▶ _Exercise_
In the comment thread below, explain why the coach was demoted and why he kept his job instead of being fired. Answer in one to three sentences.

▶ _Selected text_
☆ ☆ ☆ ☆ ☆ ☆ ☆

Really? I saw it quite as the opposite; she was his chance at redemption, but he ultimately chose the damnation of the familiar.
Richard, maybe there's a transference of sorts involved here (since you're invoking Freud). If there's one thing that I've seen change since Reagan and onward, it's that we have created a work life that "brutalizes" the human soul.
Maybe there's something profoundly--though unwittingly--happening as fans exorcise burdens which lack a social language: our language for productivity and efficiency are well honed in our culture; our language concerning the experience of soul is considered at the least, "soft minded" in contrast.
As you write, "Two thousand years ago humans brutalized the body of God. And one wonders, has anything changed?", I would point out this distinction:
The people who actually brutalized the Body of God, were the elite: the ones who were brutalizing the masses for their aggrandizement, and who justified such brutalization through the theology of Caesar. Jesus confronted that theology in a way that threatened a "good thing goin" for that group- which only made up roughly 10% of the population around Jesus.
Jesus was a way of hope to "His fans"- a way out of the desperate acts of transferring internal suffering to the outside through some sort of brutalization. In other words, Jesus was relevant to people yearning to get their experience of soul back.
I think the actual thing that hasn't changed since the Christ Event, is the propensity of some people being willing to imperialise others for personal aggrandizing.
And I question why and how the church isn't being nearly as relevant to human life as Jesus was....
Boo! There's a reactionary imperialist bogeyman around every corner and behind every door. "Since Reagan?" Please.
qb
Richard,
This post stirred up some nostalgia for those wonderful days gone by when Coach Bear Bryant took his boys to Junction. When I was a freshman in high school, I was on the golf team. It was coached by the ex-high school football coach who was legendary for his goofiness. He bore the burden of losing his position of AD and head football coach and of obtaining a nickname indicative of the casual attitude toward injury that characterized the 1950s and 60s and even today. He received his demotion to the golf team (he was a lousy golf coach and also a lousy history teacher) when he told the trainer to wipe the bloody scratch off a lineman who limped off the field, put mercurochrome on the small wound, slap on three band-aids and send the sissy back into the game. The big kid, likely in shock, nonetheless toughed it out and lined up for a couple of more plays--after which he collapsed on the field and was carried off on a stretcher. Turned out he had a compound fracture below the knee. After that, the coach was universally known as Coach Band-Aid. The kid's father was on the school board and saw to it that he was demoted. He likely might have been fired, but it was a small community and the coach was the cousin of another school board member.

☆ ☆ ☆ ☆ ☆ ☆ ☆

▶ _Dataset content_
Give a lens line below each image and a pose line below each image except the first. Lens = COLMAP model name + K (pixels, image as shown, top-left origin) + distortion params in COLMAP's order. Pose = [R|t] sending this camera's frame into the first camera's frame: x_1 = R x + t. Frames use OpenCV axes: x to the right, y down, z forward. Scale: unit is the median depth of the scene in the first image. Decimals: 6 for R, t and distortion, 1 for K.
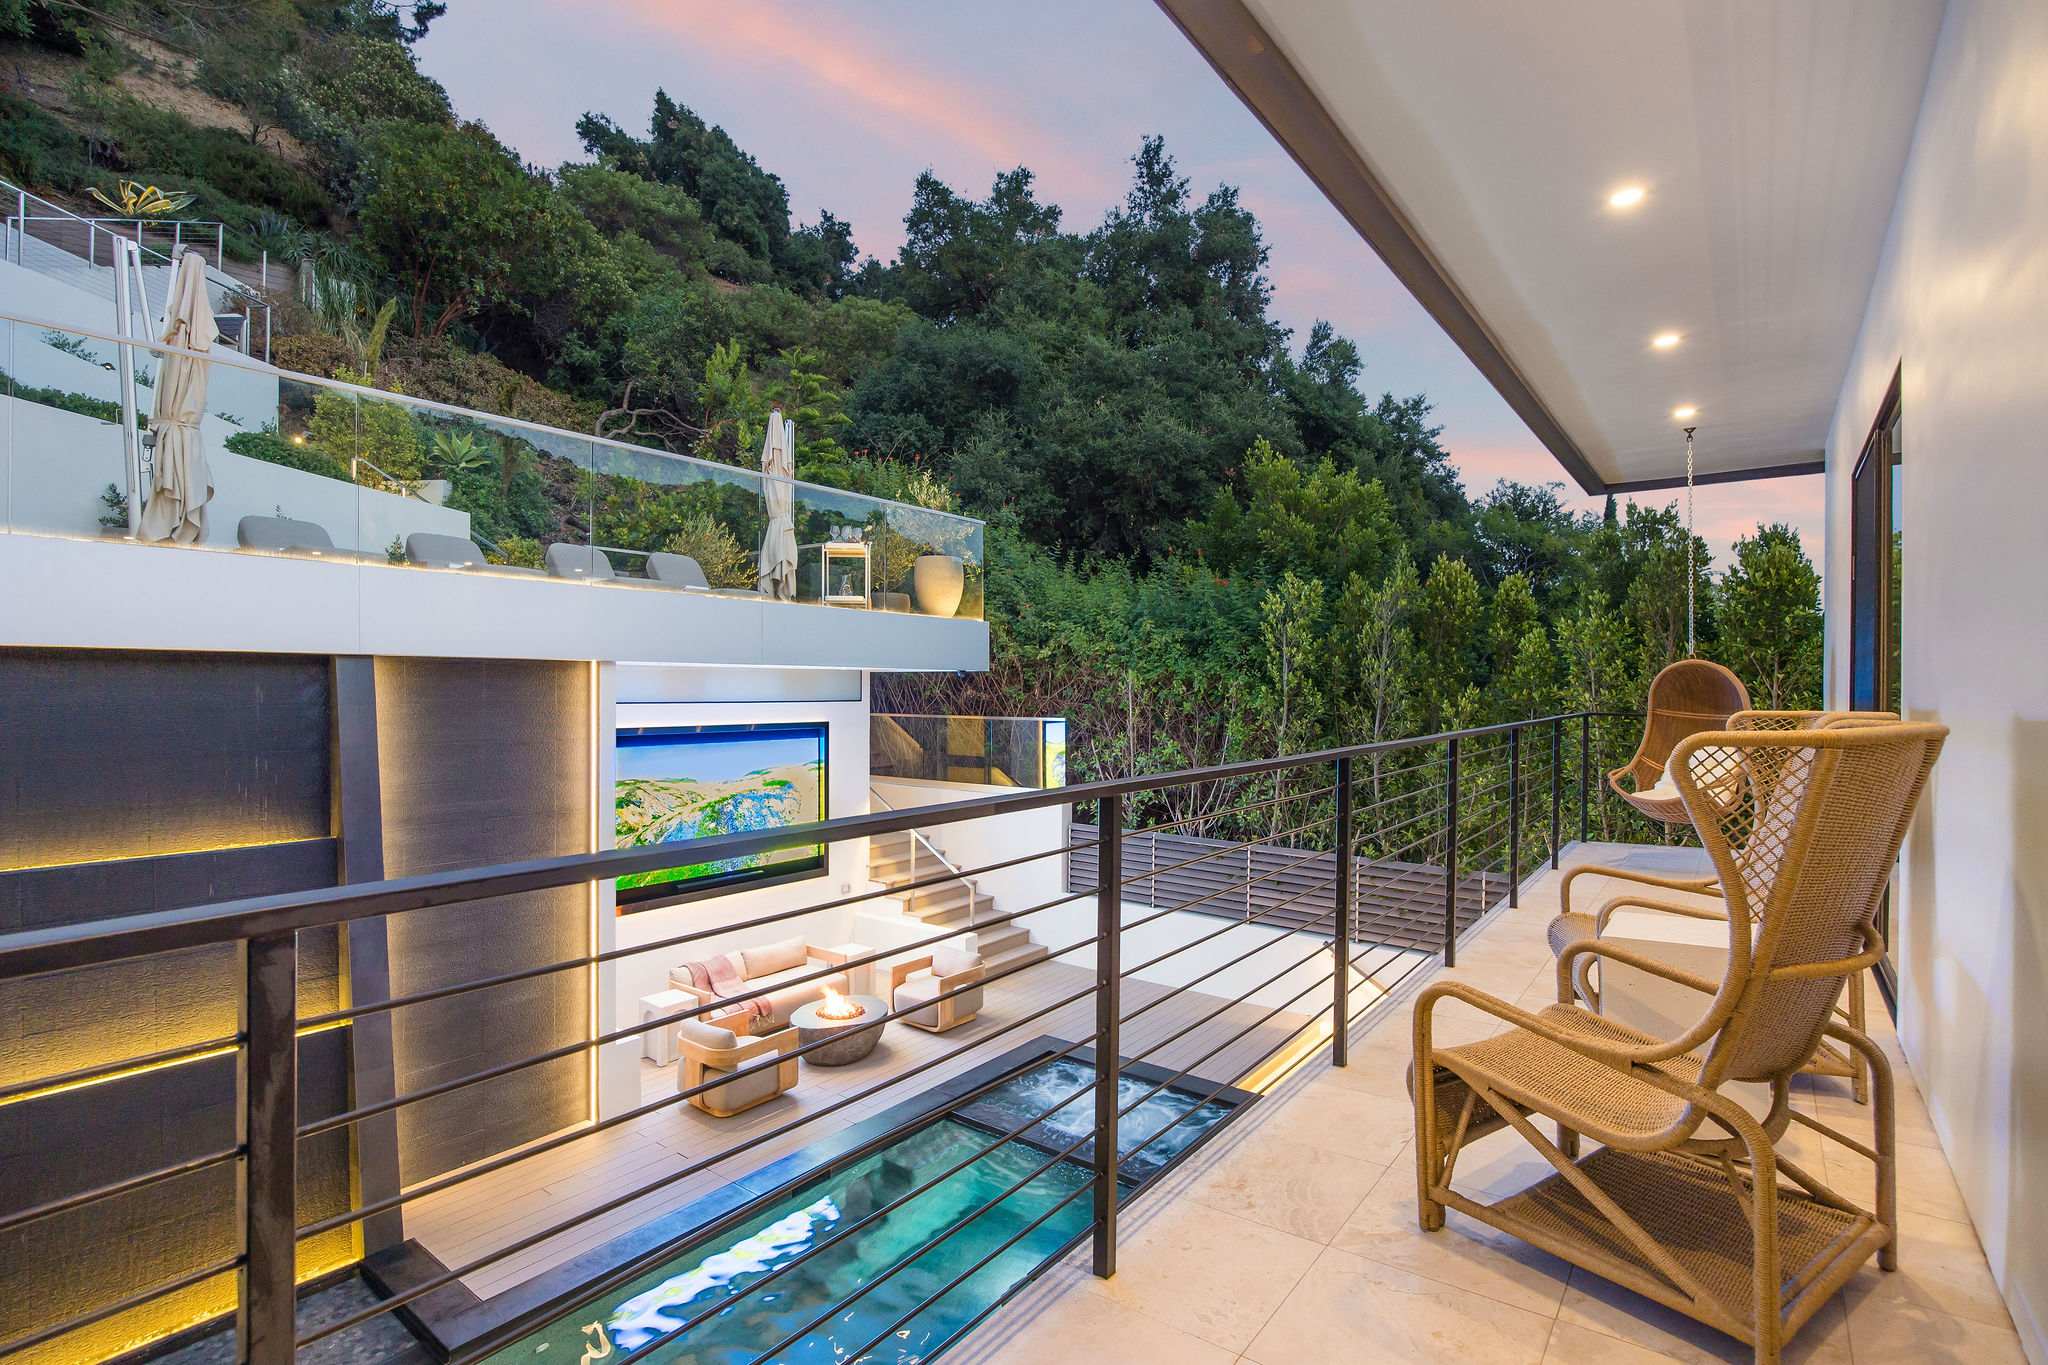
lens RADIAL K [[983.2, 0, 1020.0], [0, 983.2, 696.5], [0, 0, 1]] dist [-0.010199, 0.000735]
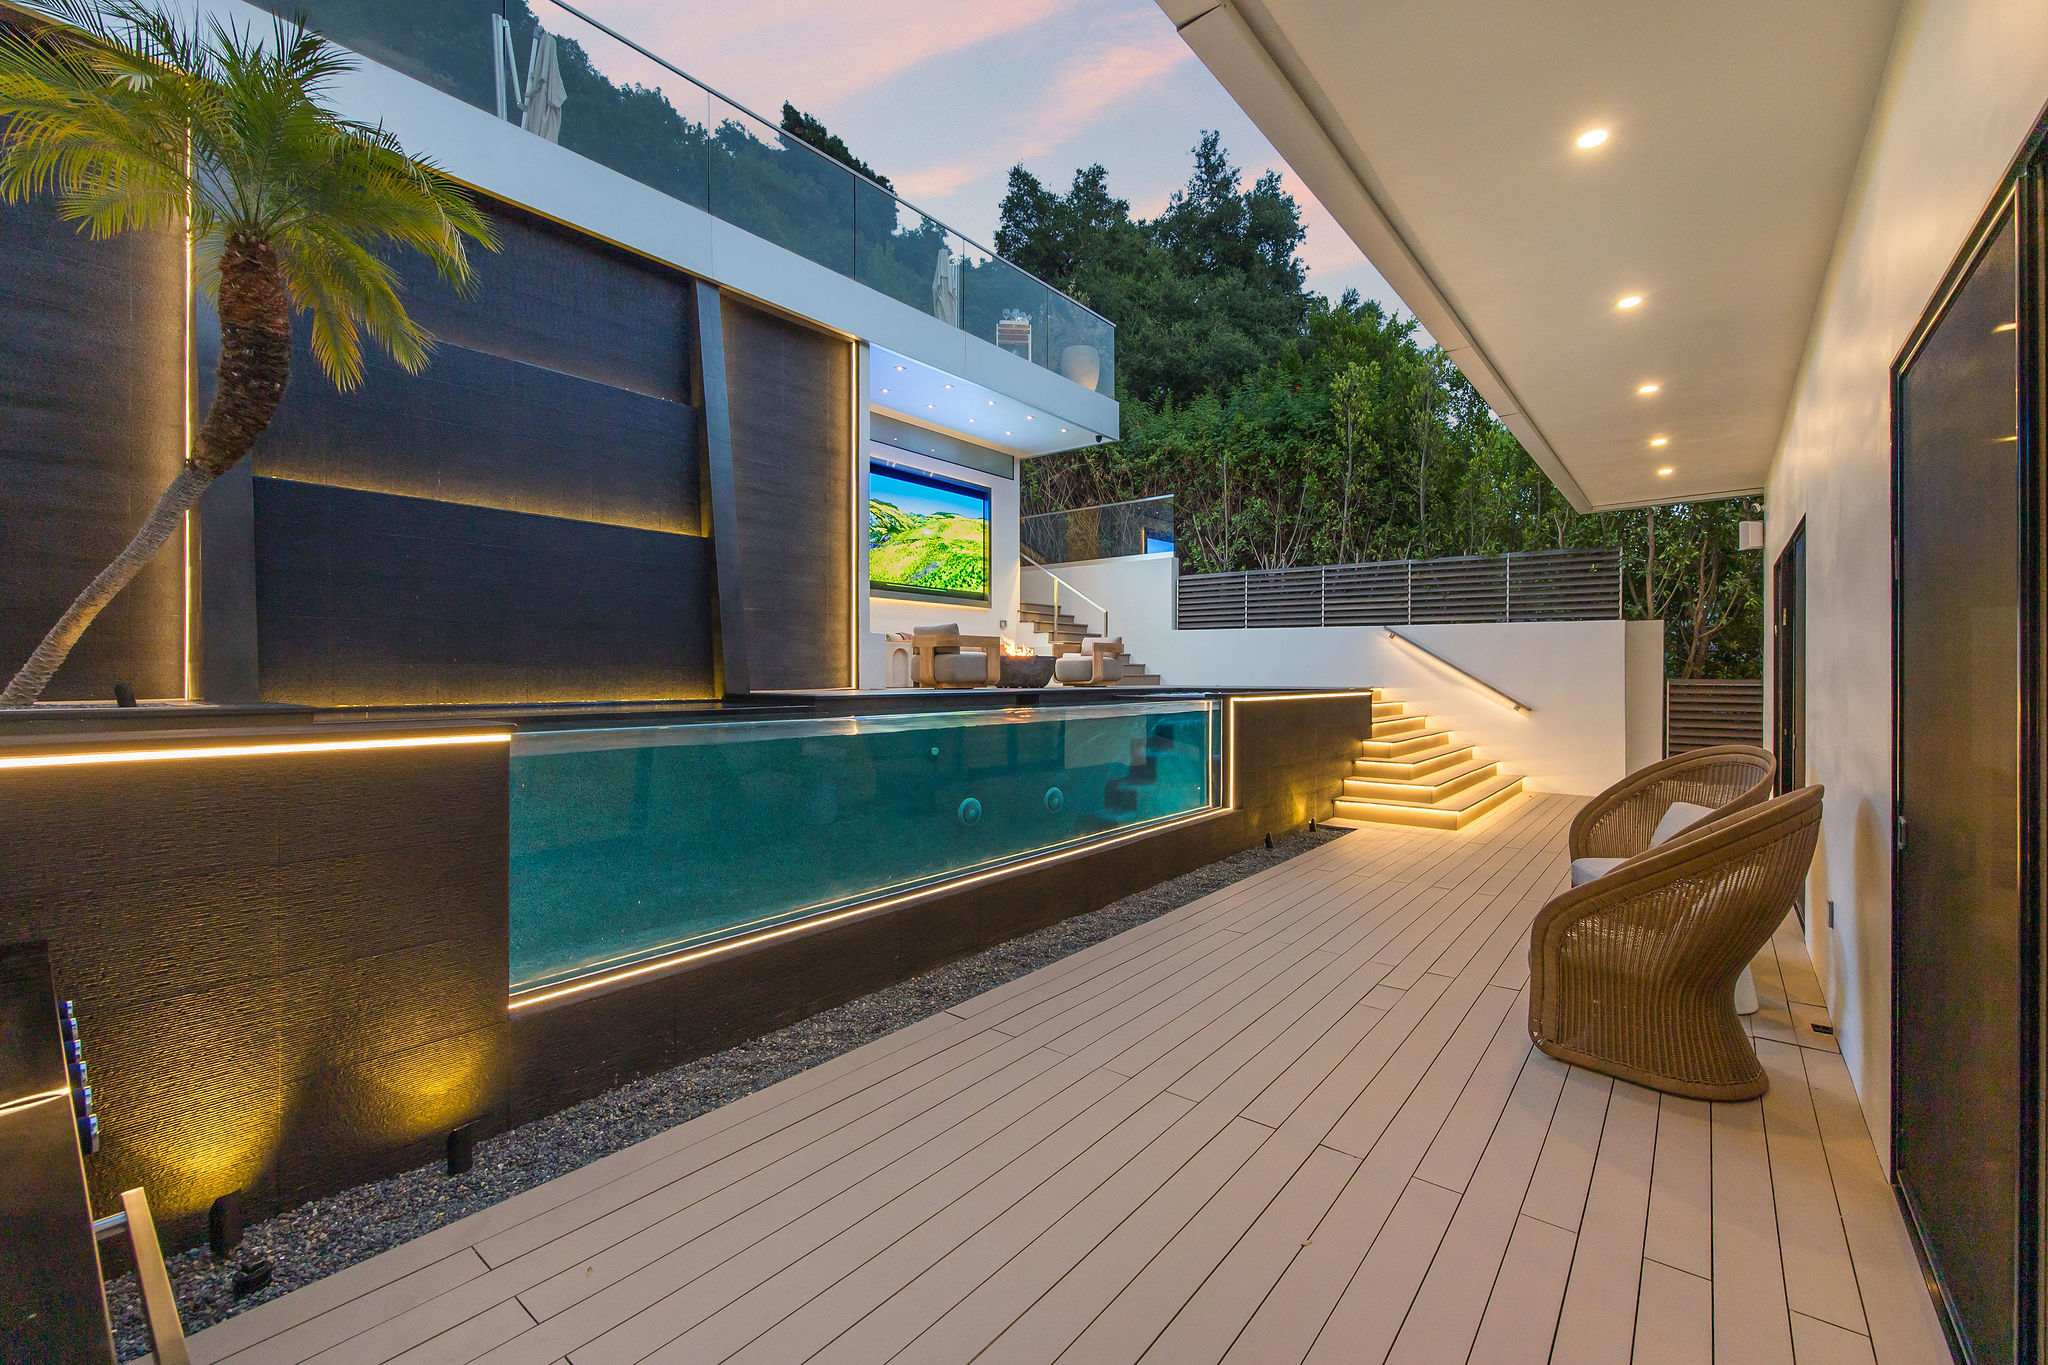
lens RADIAL K [[855.4, 0, 1085.8], [0, 855.4, 681.4], [0, 0, 1]] dist [0.001058, 0.000017]
pose [[0.999908, -0.002315, 0.013360, -0.030972], [0.002347, 0.999994, -0.002430, 0.099776], [-0.013354, 0.002461, 0.999908, -0.039784]]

☆ ☆ ☆ ☆ ☆ ☆ ☆

▶ _Task output_
The injured lineman's father was on the school board and saw to it that the coach was demoted. He likely escaped being fired because it was a small community and he was the cousin of another school board member.